Work task -> Any picture in the listing is left out of the copy; all else is duplicated exactly.

Data section ->
____________

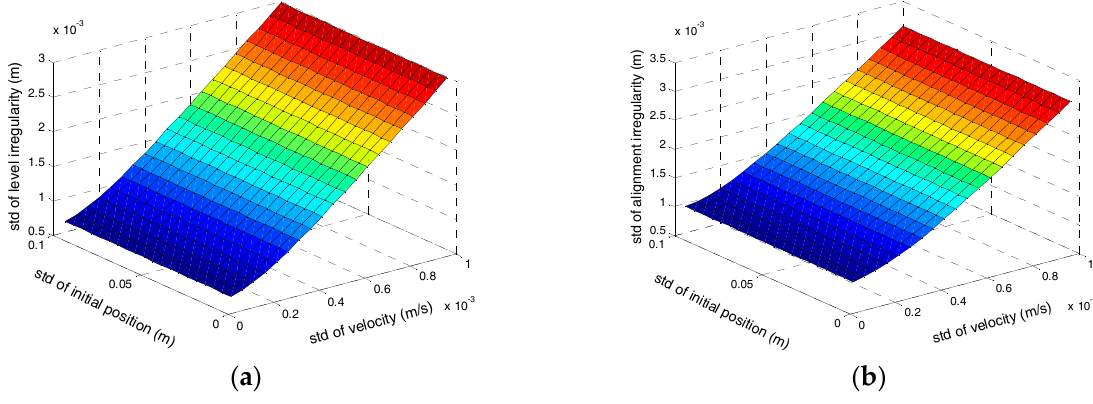
Figure 8. ( a ) The relationship between level irregularity and accuracy of velocity observation as well as initial position; ( b ) The relationship between alignment irregularity accuracy and accuracy of velocity observation as well as initial position.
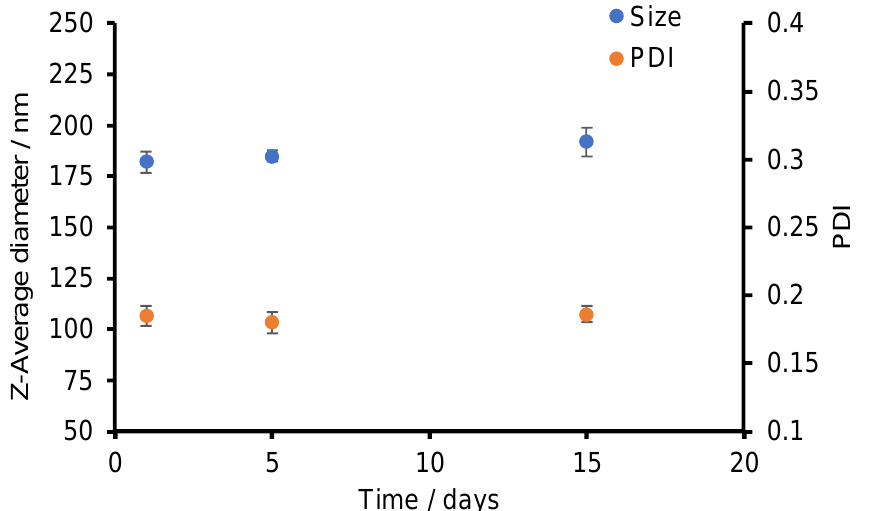
Figure 3. The evolution of size and PDI of 1:1 PTX-CUR NPs over a period of 15 days. PTX and CUR stand for paclitaxel and curcumin.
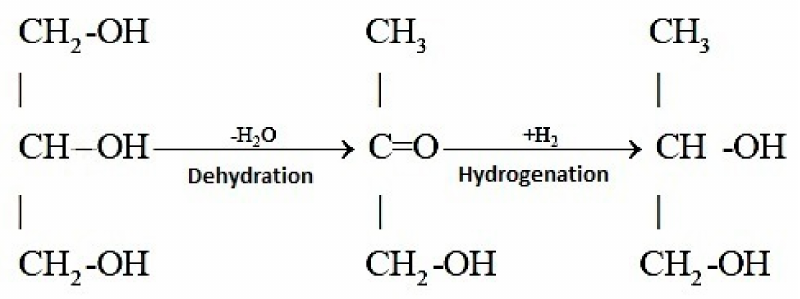
Figure 2. Mechanism of the hydrogenolysis of glycerol to 1,2 propanediol [4].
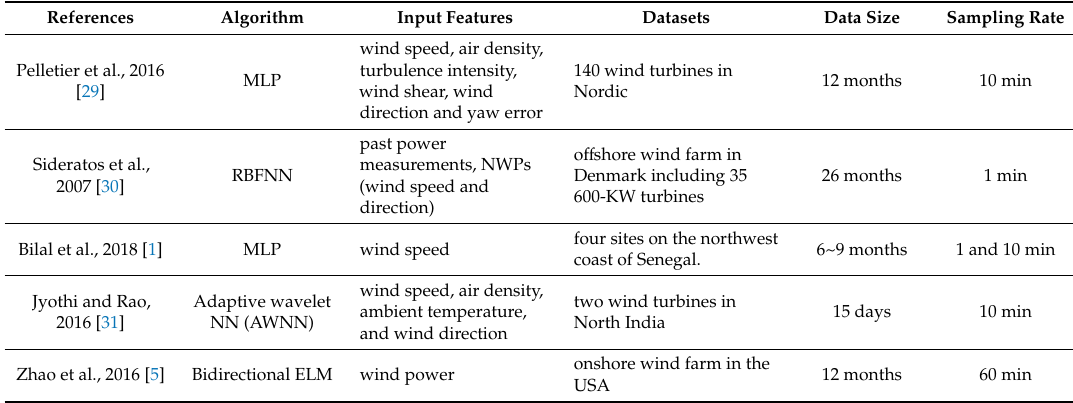
Table 3. ANN wind power prediction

____________

Answer for this exercise ->
Figure 8. ( a ) The relationship between level irregularity and accuracy of velocity observation as well as initial position; ( b ) The relationship between alignment irregularity accuracy and accuracy of velocity observation as well as initial position.
Figure 3. The evolution of size and PDI of 1:1 PTX-CUR NPs over a period of 15 days. PTX and CUR stand for paclitaxel and curcumin.
Figure 2. Mechanism of the hydrogenolysis of glycerol to 1,2 propanediol [4].
Table 3. ANN wind power prediction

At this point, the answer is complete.